» RECORDS SHOWN
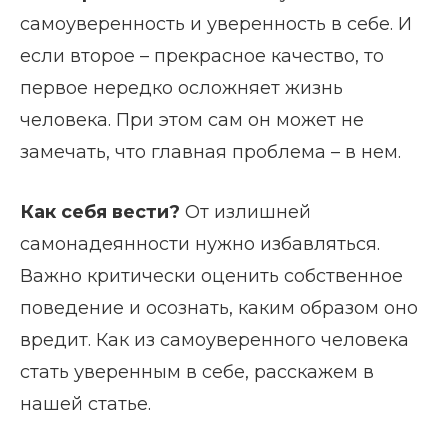
самоуверенность и уверенность в себе. И
если второе – прекрасное качество, то
первое нередко осложняет жизнь
человека. При этом сам он может не
замечать, что главная проблема – в нем.
Как себя вести?
От излишней
самонадеянности нужно избавляться.
Важно критически оценить собственное
поведение и осознать, каким образом оно
вредит. Как из самоуверенного человека
стать уверенным в себе, расскажем в
нашей статье.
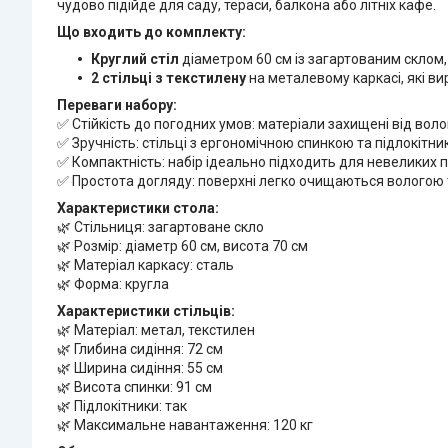
чудово підійде для саду, тераси, балкона або літніх кафе.
Що входить до комплекту:
Круглий стіл
діаметром 60 см із загартованим склом,
2 стільці з текстилену
на металевому каркасі, які в
Переваги набору:
✅ Стійкість до погодних умов: матеріали захищені від вол
✅ Зручність: стільці з ергономічною спинкою та підлокі
✅ Компактність: набір ідеально підходить для невеликих п
✅ Простота догляду: поверхні легко очищаються вологою
Характеристики стола:
🌿 Стільниця: загартоване скло
🌿 Розмір: діаметр 60 см, висота 70 см
🌿 Матеріал каркасу: сталь
🌿 Форма: кругла
Характеристики стільців:
🌿 Матеріал: метал, текстилен
🌿 Глибина сидіння: 72 см
🌿 Ширина сидіння: 55 см
🌿 Висота спинки: 91 см
🌿 Підлокітники: так
🌿 Максимальне навантаження: 120 кг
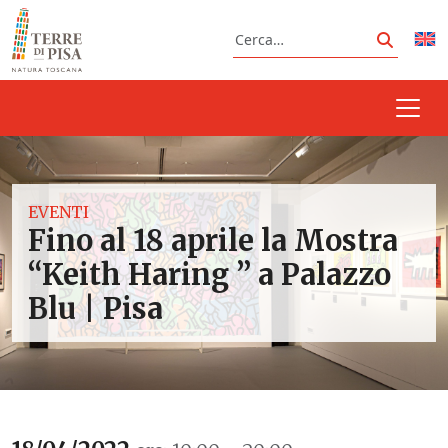
Vai al contenuto
Cerca
Cerca
EVENTI
Fino al 18 aprile la Mostra
“Keith Haring ” a Palazzo
Blu | Pisa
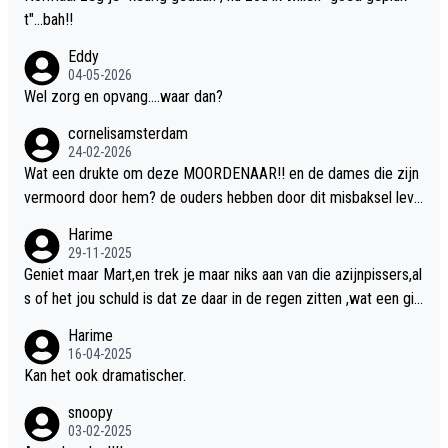
t"...bah!!
Eddy
04-05-2026
Wel zorg en opvang....waar dan?
cornelisamsterdam
24-02-2026
Wat een drukte om deze MOORDENAAR!! en de dames die zijn
vermoord door hem? de ouders hebben door dit misbaksel leve
nslan!! voor de hongerige LEEUWEN smijten!! probleem opgelos
Harime
t!!
29-11-2025
Geniet maar Mart,en trek je maar niks aan van die azijnpissers,al
s of het jou schuld is dat ze daar in de regen zitten ,wat een gill
er.
Harime
16-04-2025
Kan het ook dramatischer.
snoopy
03-02-2025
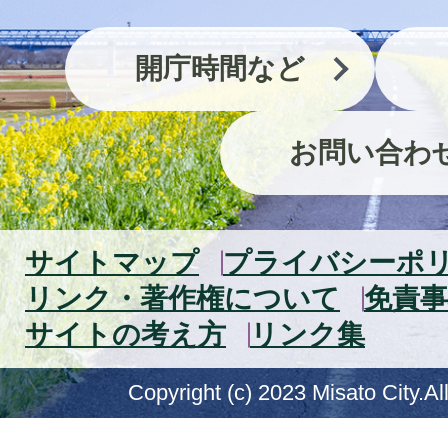
開庁時間など
お問い合わ
サイトマップ
プライバシーポ
リンク・著作権について
免責事
サイトの考え方
リンク集
Copyright (c) 2023 Misato City.Al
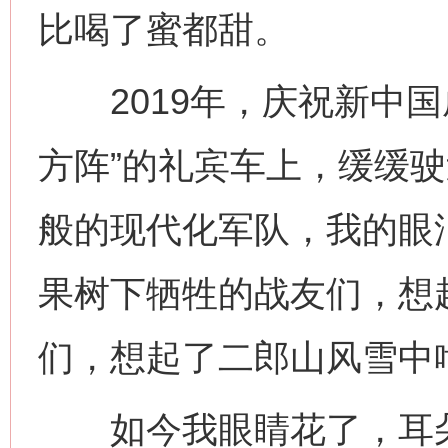
比喝了蜜都甜。
2019年，庆祝新中国成
方阵”的礼宾车上，缓缓
般的现代化军队，我的眼
果树下牺牲的战友们，想
们，想起了二郎山风雪中
如今我眼睛花了，耳朵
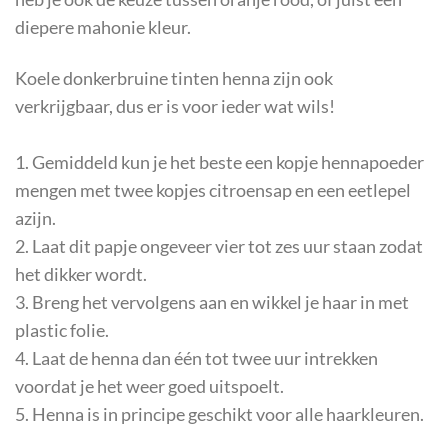
diepere mahonie kleur.
Koele donkerbruine tinten henna zijn ook
verkrijgbaar, dus er is voor ieder wat wils!
1. Gemiddeld kun je het beste een kopje hennapoeder
mengen met twee kopjes citroensap en een eetlepel
azijn.
2. Laat dit papje ongeveer vier tot zes uur staan zodat
het dikker wordt.
3. Breng het vervolgens aan en wikkel je haar in met
plastic folie.
4. Laat de henna dan één tot twee uur intrekken
voordat je het weer goed uitspoelt.
5. Henna is in principe geschikt voor alle haarkleuren.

» REQUEST
Output each line of text in the data above as a JSON array of strings, one string per line, with blank lines and the picture markers omitted.

» WRITTEN SOLUTION
[
  "самоуверенность и уверенность в себе. И",
  "если второе – прекрасное качество, то",
  "первое нередко осложняет жизнь",
  "человека. При этом сам он может не",
  "замечать, что главная проблема – в нем.",
  "Как себя вести?",
  "От излишней",
  "самонадеянности нужно избавляться.",
  "Важно критически оценить собственное",
  "поведение и осознать, каким образом оно",
  "вредит. Как из самоуверенного человека",
  "стать уверенным в себе, расскажем в",
  "нашей статье.",
  "чудово підійде для саду, тераси, балкона або літніх кафе.",
  "Що входить до комплекту:",
  "Круглий стіл",
  "діаметром 60 см із загартованим склом,",
  "2 стільці з текстилену",
  "на металевому каркасі, які в",
  "Переваги набору:",
  "✅ Стійкість до погодних умов: матеріали захищені від вол",
  "✅ Зручність: стільці з ергономічною спинкою та підлокі",
  "✅ Компактність: набір ідеально підходить для невеликих п",
  "✅ Простота догляду: поверхні легко очищаються вологою",
  "Характеристики стола:",
  "🌿 Стільниця: загартоване скло",
  "🌿 Розмір: діаметр 60 см, висота 70 см",
  "🌿 Матеріал каркасу: сталь",
  "🌿 Форма: кругла",
  "Характеристики стільців:",
  "🌿 Матеріал: метал, текстилен",
  "🌿 Глибина сидіння: 72 см",
  "🌿 Ширина сидіння: 55 см",
  "🌿 Висота спинки: 91 см",
  "🌿 Підлокітники: так",
  "🌿 Максимальне навантаження: 120 кг",
  "Vai al contenuto",
  "Cerca",
  "Cerca",
  "EVENTI",
  "Fino al 18 aprile la Mostra",
  "“Keith Haring ” a Palazzo",
  "Blu | Pisa",
  "t\"...bah!!",
  "Eddy",
  "04-05-2026",
  "Wel zorg en opvang....waar dan?",
  "cornelisamsterdam",
  "24-02-2026",
  "Wat een drukte om deze MOORDENAAR!! en de dames die zijn",
  "vermoord door hem? de ouders hebben door dit misbaksel leve",
  "nslan!! voor de hongerige LEEUWEN smijten!! probleem opgelos",
  "Harime",
  "t!!",
  "29-11-2025",
  "Geniet maar Mart,en trek je maar niks aan van die azijnpissers,al",
  "s of het jou schuld is dat ze daar in de regen zitten ,wat een gill",
  "er.",
  "Harime",
  "16-04-2025",
  "Kan het ook dramatischer.",
  "snoopy",
  "03-02-2025",
  "開庁時間など",
  "お問い合わ",
  "サイトマップ",
  "プライバシーポ",
  "リンク・著作権について",
  "免責事",
  "サイトの考え方",
  "リンク集",
  "Copyright (c) 2023 Misato City.Al",
  "比喝了蜜都甜。",
  "2019年，庆祝新中国成",
  "方阵”的礼宾车上，缓缓",
  "般的现代化军队，我的眼",
  "果树下牺牲的战友们，想",
  "们，想起了二郎山风雪中",
  "如今我眼睛花了，耳朵",
  "diepere mahonie kleur.",
  "Koele donkerbruine tinten henna zijn ook",
  "verkrijgbaar, dus er is voor ieder wat wils!",
  "1. Gemiddeld kun je het beste een kopje hennapoeder",
  "mengen met twee kopjes citroensap en een eetlepel",
  "azijn.",
  "2. Laat dit papje ongeveer vier tot zes uur staan zodat",
  "het dikker wordt.",
  "3. Breng het vervolgens aan en wikkel je haar in met",
  "plastic folie.",
  "4. Laat de henna dan één tot twee uur intrekken",
  "voordat je het weer goed uitspoelt.",
  "5. Henna is in principe geschikt voor alle haarkleuren."
]